DATASET RECORDS:

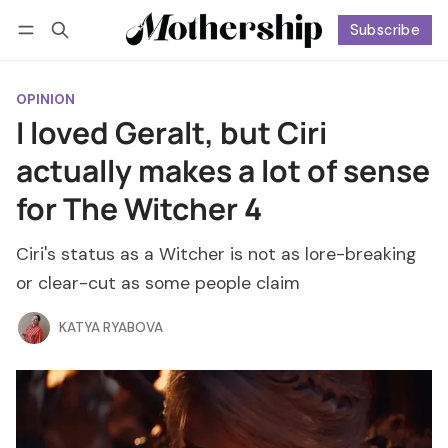
Subscribe
Follow
Log in
Subscribe
OPINION
I loved Geralt, but Ciri
actually makes a lot of sense
for The Witcher 4
Ciri's status as a Witcher is not as lore-breaking
or clear-cut as some people claim
KATYA RYABOVA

REQUIRED WORK: Copy every line of text in the listing above with no changes, and omit the picture.

EXERCISE ANSWER:
Subscribe
Follow
Log in
Subscribe
OPINION
I loved Geralt, but Ciri
actually makes a lot of sense
for The Witcher 4
Ciri's status as a Witcher is not as lore-breaking
or clear-cut as some people claim
KATYA RYABOVA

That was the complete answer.